The Fibonacci sequence has already been observed widely throughout the structures of living organisms in the natural world, from the spiral of nautilus shells to the geometrical distribution of leaves on plant stems. Even the ratios of the different sizes of many organisms’ physical structures tend to follow Fibonacci sequences, or its derivation into two dimensions as the golden spiral. While other studies of sunflowers found that Fibonacci sequences occur in around 90% of seedheads, this new study found some flowers that display newer, more complex patterns.
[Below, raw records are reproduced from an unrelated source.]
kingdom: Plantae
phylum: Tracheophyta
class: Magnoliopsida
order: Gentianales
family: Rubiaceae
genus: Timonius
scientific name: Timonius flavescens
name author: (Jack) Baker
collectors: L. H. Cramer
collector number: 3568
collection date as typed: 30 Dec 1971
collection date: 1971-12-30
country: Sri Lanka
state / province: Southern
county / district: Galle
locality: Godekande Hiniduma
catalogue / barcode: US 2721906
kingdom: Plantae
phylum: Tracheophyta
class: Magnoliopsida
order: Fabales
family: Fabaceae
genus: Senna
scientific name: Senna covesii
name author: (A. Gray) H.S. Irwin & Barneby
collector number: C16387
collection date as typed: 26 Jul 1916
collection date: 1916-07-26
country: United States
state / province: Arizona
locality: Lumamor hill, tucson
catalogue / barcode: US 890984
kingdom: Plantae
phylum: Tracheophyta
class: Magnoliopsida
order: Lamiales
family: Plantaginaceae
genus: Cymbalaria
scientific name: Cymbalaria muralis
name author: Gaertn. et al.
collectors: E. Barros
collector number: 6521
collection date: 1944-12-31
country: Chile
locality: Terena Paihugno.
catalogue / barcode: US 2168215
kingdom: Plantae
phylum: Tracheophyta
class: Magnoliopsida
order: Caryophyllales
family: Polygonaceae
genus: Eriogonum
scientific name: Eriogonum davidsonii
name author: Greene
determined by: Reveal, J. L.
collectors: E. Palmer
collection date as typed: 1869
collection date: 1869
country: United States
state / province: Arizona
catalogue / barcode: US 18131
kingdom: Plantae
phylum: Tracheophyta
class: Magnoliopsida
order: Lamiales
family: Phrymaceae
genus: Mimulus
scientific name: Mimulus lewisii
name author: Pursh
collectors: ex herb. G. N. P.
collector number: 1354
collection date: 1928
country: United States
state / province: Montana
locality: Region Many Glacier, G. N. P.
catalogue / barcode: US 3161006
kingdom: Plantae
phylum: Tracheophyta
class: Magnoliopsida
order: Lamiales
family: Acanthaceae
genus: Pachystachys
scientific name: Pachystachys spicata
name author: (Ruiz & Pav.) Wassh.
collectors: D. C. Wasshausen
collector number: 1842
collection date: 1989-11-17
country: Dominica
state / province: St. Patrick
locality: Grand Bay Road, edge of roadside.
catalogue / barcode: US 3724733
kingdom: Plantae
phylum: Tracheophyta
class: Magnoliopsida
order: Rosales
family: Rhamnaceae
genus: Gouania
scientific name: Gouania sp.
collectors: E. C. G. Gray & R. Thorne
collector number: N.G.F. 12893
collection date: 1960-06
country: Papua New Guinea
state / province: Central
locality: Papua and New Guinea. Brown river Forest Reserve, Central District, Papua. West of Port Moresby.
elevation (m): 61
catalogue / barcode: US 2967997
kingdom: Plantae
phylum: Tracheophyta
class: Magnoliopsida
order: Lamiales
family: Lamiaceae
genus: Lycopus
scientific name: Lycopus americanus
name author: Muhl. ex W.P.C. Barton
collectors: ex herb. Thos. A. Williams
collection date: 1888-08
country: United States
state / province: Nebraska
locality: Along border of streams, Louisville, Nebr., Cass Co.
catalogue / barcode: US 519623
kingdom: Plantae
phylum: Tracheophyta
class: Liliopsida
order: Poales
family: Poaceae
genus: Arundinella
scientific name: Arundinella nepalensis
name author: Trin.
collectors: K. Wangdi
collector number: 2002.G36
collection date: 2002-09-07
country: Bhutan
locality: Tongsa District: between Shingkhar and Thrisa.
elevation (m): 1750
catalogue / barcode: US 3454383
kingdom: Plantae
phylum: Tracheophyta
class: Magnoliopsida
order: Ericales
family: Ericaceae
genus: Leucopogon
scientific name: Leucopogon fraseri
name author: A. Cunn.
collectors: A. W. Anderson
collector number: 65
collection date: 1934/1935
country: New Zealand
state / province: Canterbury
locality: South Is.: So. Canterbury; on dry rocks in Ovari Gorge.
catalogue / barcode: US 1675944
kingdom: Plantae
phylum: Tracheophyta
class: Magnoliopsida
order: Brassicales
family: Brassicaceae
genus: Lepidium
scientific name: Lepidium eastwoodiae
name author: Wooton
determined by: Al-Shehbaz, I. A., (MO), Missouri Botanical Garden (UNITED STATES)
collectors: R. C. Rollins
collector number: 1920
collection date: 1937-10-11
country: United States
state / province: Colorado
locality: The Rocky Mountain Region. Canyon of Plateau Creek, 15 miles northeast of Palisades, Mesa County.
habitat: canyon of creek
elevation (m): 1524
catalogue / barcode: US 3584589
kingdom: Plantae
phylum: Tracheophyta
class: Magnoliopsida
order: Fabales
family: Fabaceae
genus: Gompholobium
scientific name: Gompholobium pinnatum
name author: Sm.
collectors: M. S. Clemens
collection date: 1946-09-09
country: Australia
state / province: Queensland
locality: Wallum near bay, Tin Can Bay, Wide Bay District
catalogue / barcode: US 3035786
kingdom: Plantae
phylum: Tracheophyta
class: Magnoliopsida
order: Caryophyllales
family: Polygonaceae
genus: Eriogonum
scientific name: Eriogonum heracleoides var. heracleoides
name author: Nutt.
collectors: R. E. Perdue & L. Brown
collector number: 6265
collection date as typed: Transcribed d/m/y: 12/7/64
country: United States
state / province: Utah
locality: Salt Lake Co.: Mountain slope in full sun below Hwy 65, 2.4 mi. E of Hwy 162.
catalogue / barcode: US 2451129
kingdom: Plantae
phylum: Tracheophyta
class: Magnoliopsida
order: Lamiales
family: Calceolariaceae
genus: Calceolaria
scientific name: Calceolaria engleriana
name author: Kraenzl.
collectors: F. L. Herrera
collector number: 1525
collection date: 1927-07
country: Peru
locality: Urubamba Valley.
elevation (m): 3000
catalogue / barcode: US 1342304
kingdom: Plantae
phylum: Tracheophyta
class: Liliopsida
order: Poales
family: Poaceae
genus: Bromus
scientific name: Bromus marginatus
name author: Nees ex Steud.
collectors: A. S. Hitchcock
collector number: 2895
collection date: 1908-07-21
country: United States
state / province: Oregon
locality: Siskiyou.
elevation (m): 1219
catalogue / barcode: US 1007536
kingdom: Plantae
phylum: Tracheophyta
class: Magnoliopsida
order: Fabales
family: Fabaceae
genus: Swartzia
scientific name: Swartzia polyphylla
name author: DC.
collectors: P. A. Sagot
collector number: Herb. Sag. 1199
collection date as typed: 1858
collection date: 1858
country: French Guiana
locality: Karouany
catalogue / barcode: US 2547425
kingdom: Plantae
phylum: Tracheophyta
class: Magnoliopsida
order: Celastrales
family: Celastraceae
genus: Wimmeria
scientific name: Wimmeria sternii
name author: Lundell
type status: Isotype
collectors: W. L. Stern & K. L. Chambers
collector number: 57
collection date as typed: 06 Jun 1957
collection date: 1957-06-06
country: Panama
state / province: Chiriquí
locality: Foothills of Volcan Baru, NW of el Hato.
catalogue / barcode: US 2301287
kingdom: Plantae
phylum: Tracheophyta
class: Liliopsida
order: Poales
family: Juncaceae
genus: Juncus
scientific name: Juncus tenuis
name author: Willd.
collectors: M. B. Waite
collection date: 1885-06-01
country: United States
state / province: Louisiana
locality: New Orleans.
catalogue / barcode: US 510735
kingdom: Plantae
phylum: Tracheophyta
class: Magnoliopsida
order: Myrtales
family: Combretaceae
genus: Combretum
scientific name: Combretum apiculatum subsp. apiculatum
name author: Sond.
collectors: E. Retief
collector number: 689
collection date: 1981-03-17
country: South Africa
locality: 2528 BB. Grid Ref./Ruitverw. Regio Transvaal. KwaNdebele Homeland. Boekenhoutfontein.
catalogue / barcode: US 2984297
Fibonacci spirals are found throughout the natural world
Many of the flowers displayed seed distributions that follow the Lucas numbers, a mathematical pattern similar to the Fibonacci sequence. The Fibonacci sequence begins with 0 and 1, and follows with every subsequent number as the product of adding the previous two numbers (e.g. 0, 1, 1, 2, 3, 5, 8…). The Lucas number keeps the same pattern of adding the previous two numbers, but begins with 2 rather than 0 (2, 1, 3, 4, 7, 11, 18…).
Aside from flowers that show distribution according to Lucas numbers, the study found that 20% of sunflower seedheads display complex patterns that don’t fit into any previously identified sequence, yet still have a high degree of sequentiality. This means these flowers could display “super” patterns that mathematicians have yet to identify and that could reveal deeper iterations of existing patterns such as the Fibonacci sequence.
This study is unusual in the science world in that was undertaken by a group of citizen scientists, or researchers not connected to any particular institution, and most of the data collection was crowd-sourced.